Estate Planning General Questions
What is estate planning?
Estate Planning is simply the process of planning for how your assets and other belongings will be utilized or distributed in the event of your incapacity or death. You may think the word “estate” only applies to the super wealthy, but this is not true. Everyone who owns anything has an estate, and so estate planning applies to everyone.
When you pass away, your family is going to need instruction from you about what to do with your belongings. However, an estate plan does more than just contemplate your death. It also considers who would have authority to make decisions on your behalf if you become incapacitated. It plans for how your children would be cared for if you were to pass away. And, it allows you to give specific instruction about how your assets are distributed and when. It also gives you the chance to let your loved ones know how to make end-of-life decisions for you.
When should I update or change my estate plan?
Estate plans should be updated whenever you have a major life event, such as when you get married, divorced, or have children. Otherwise, it is a good idea to review your estate plan at least every five years.
What is included in an estate plan?
An estate plan consists of a will, medical directive (which includes a medical power of attorney and living will) and potentially, a power of attorney document and trust, if you choose. Some estate plans involve updating your deed as well and creating other documents of instruction.
When is the right time to consider estate planning?
It is never too early! Basically, if you are an adult, then it is the right time!
Can I write my own will?
Technically you can, but it isn’t a good idea. Many individuals don’t know what provisions to include in a will and create documents that are confusing to interpret. Self-written wills may not be accepted if the handwriting of the decedent cannot be validated by the court. An experienced attorney is familiar with current law and knows what provisions to include in the document. And, an attorney can help you avoid common mistakes that may cause your will to be contested after you die.
What happens when someone dies without a will?
When someone dies without a will in Virginia, his or her assets are passed by intestate succession. The intestate succession laws are based on family relationships in existence at the time of death. The law is found here.
What is a pour over will?
A pour over will is created if you have a trust. This kind of will “pours” any remaining assets to the trust at your death that may not be already titled under the trust.
What is a living trust?
A living trust is a way to pass money or assets in a more customized way than can be done with a will alone. It is “living” because it is created while you are alive. It is fully amendable and revocable. And, it has several advantages, particularly:
- A trust can hold money for minor children (or even adult children) to be paid out based on your instruction.
- Use of a trust avoids the probate of your estate at your death.
- A trust provides privacy since a probated will becomes public record.
- A trust can help ensure your assets are available for your care in the event of your incapacity.
- There are other advantages, but livings trusts aren’t for everyone. Mathews Law will happily discuss your specific situation to help you decide if a trust is for you.
Is setting up a trust difficult?
Not at all. Setting up a trust is easy. Mathews Law does all the work of creating the trust. There is some additional work after the trust is created. Your assets will need to be retitled under the name of the trust. If this step isn’t done, then the trust is not funded. This is a very important step.
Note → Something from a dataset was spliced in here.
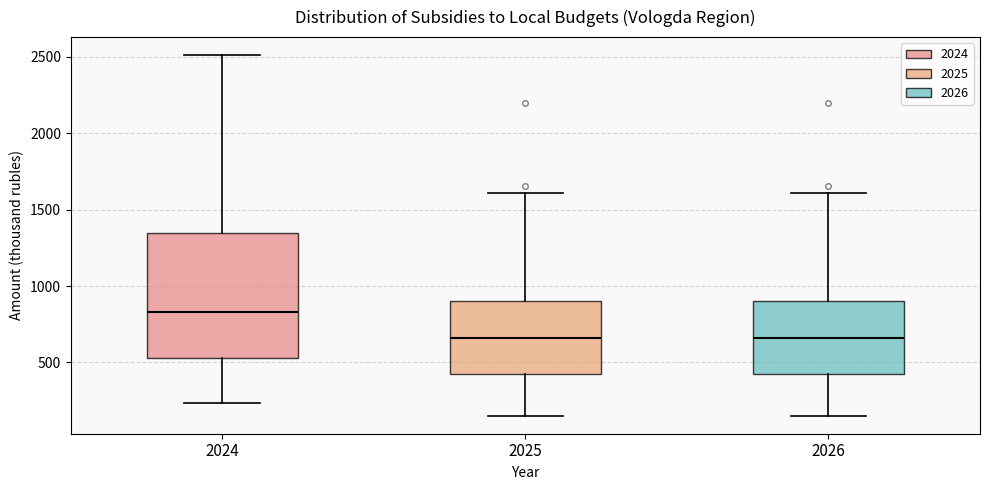

Which box's median line is the highest?

2024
What is the difference between a revocable and an irrevocable trust?
The difference is just as it sounds. A living revocable trust can be amended or completely revoked while you are alive; an irrevocable trust cannot be modified. The vast majority of trusts are revocable and irrevocable trusts are typically used for special circumstances. Mathews Law does not draft irrevocable trusts.
Is a living trust a good option for a single person?
Absolutely! Depending on your situation, it may be right for you.
Will a living trust affect my income taxes?
No. While you are alive, the trust assets are taxed to the grantor (or the person who created the trust) as part of your personal tax return.
Medical Directives and Power of Attorney Documents
What is the difference between a living will and a medical power of attorney?
A living will is a document that specifies your direction for end-of-life medical treatment. A medical power of attorney designates who can make medical decisions for you in the event that you are unable to make them for yourself. In Virginia, both of these documents are contained within the Advance Medical Directive. Mathews Law includes an Advance Medical Directive in each of its estate planning packages.
How will my doctor know if I have an advance directive?
You should provide this document to your doctor to keep on file. You should also provide this document to your family and to the person you name as medical power of attorney so that he or she can inform the doctor as needed.
What is a Durable Power of Attorney (DPOA)?
A DPOA is a document that appoints an agent to manage your affairs (but not make medical decisions for you) while you are alive, and grants him or her authority to essentially act legally on your behalf. The reason it is called “durable” POA is because the Agent continues to have authority in the event that you are incapacitated.
What is a Springing Power of Attorney?
Some people do not want to grant authority to someone immediately to act on their behalf but want such authority to go into effect if needed (such as incapacity). These types of POA documents “spring” to life when the specified event or condition occurs. There can be challenges to creating this kind of POA, however, since your Agent has to demonstrate that the qualifying event has occurred, and this can be a onerous process. Mathews Law generally recommends creating a DPOA instead which is effective immediately, but certainly can create a Springing Power of Attorney if this is preferred.